The studies outline 26 outflow pipelines connecting production to processing units, 22 transportation pipelines and four LNG terminals that could be built in Brazil. Integrated investments in the new infrastructure would be necessary to develop new markets in Brazil, according to a market participant. Epe estimates that around R196.7bn ($39.5bn) in investments would be necessary to build all projects.

These studies do not address urgent issues — such as the additional open seasons in Brazil's south, which aim to increase the availability of gas in the region — and instead focus on long-term planning. Decreasing Brazil's record level of reinjections and allowing more gas into the market would require planning on all these fronts to avoid the lack of infrastructure from hindering the development of new markets, according to a market participant.

Subida da Serra project comments still open

Brazil's oil and gas regulator ANP said last week it would extend the public comment period for the 31.5km Subida da Serra natural gas pipeline for another 10 days, until 14 September.

The process will continue with a public hearing on 20 September.

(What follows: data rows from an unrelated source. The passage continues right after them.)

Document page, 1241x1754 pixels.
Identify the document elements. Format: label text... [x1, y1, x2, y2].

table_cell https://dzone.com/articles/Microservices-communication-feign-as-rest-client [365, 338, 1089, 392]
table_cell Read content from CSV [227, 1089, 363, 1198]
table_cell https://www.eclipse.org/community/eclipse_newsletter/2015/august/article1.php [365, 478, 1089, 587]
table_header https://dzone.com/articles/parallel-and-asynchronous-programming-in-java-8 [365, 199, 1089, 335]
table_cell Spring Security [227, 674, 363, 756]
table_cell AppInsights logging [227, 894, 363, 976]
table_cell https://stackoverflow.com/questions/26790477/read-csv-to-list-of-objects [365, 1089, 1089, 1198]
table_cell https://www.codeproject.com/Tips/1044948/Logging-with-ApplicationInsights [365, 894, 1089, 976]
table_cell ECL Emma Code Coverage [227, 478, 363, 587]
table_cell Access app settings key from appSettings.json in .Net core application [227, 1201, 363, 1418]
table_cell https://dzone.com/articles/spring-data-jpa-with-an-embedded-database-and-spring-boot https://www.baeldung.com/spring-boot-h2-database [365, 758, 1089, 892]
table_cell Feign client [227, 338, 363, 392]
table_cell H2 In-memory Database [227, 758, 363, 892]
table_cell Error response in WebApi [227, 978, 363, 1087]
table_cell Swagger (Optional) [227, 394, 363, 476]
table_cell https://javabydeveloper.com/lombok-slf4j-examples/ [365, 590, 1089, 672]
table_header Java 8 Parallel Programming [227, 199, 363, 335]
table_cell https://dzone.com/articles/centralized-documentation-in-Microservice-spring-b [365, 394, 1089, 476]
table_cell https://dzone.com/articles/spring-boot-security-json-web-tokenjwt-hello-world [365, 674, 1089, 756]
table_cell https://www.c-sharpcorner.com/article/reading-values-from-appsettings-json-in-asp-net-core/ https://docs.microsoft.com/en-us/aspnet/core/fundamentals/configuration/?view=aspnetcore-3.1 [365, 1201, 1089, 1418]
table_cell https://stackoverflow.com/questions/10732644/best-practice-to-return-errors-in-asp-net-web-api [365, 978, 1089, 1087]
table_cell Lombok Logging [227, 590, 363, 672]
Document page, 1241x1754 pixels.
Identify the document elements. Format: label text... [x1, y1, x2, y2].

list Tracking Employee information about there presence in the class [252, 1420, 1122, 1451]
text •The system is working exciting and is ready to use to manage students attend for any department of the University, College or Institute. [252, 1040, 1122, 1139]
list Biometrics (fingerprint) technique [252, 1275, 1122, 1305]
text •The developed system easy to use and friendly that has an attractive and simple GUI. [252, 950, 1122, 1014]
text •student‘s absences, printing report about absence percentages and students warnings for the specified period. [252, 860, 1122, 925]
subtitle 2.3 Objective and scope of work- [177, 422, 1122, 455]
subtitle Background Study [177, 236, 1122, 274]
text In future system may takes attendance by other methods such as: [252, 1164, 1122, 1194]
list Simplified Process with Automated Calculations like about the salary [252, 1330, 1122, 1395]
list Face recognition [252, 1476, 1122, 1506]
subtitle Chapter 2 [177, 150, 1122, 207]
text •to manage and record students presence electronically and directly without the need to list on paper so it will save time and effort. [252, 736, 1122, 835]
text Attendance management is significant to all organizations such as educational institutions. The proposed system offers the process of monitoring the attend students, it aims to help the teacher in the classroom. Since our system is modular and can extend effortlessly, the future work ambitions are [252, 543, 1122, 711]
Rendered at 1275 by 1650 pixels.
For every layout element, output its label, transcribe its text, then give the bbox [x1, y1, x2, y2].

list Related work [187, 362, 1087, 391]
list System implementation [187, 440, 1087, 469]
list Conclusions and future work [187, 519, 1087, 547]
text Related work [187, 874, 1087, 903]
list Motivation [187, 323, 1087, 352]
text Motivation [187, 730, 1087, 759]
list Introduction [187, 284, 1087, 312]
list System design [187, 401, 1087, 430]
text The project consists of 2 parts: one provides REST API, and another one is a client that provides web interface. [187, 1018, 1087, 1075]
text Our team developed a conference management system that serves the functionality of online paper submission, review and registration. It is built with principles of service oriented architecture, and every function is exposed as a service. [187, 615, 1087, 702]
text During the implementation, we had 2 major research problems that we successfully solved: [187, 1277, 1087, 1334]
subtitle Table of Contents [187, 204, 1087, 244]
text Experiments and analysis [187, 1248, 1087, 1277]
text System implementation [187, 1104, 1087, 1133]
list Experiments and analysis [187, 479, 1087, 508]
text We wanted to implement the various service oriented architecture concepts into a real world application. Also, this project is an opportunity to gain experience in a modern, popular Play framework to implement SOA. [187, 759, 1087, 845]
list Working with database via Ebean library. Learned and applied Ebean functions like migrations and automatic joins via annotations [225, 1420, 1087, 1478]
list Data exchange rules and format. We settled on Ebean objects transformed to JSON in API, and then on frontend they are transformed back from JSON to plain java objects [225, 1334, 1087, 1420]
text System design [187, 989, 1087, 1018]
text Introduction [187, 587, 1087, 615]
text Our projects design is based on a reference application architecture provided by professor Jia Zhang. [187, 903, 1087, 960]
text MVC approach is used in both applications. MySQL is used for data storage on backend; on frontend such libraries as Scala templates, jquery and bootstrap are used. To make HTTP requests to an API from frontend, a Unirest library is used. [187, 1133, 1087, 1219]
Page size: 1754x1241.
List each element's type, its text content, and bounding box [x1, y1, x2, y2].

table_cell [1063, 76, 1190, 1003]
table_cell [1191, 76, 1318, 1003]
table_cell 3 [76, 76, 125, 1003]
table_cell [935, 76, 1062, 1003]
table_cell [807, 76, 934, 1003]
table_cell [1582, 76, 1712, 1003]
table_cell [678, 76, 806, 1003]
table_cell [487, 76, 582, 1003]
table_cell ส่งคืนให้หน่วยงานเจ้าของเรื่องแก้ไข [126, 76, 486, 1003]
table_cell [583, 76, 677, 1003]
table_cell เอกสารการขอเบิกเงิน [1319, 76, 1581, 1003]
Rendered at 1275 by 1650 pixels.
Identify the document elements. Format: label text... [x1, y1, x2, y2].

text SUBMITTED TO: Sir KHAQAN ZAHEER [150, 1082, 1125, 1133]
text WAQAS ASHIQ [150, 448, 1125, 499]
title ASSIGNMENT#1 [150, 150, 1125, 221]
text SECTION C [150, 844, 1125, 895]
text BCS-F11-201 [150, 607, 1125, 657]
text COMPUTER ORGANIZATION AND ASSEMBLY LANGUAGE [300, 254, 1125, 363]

ATGas has sent its comments to ANP, questioning the decision to classify the pipeline as distribution infrastructure. It argues that the pipeline is extensive and not branched out such as a typical distribution pipeline, connecting a supplier to the local distributor.

In June, ANP ruled the Subida da Serra pipeline would be classified as distribution infrastructure, clearing the way for Sao Paulo state gas distributor Comgas to operate it.

Sao Paulo regulatory agency Arsesp classified the pipeline as distribution infrastructure because it would not be connected to a gas-processing unit, gas storage infrastructure or transport pipelines and would be used exclusively to supply end-users in Comgas' concession area.

ANP initially had ruled that the pipeline should be considered transport infrastructure because of its physical characteristics.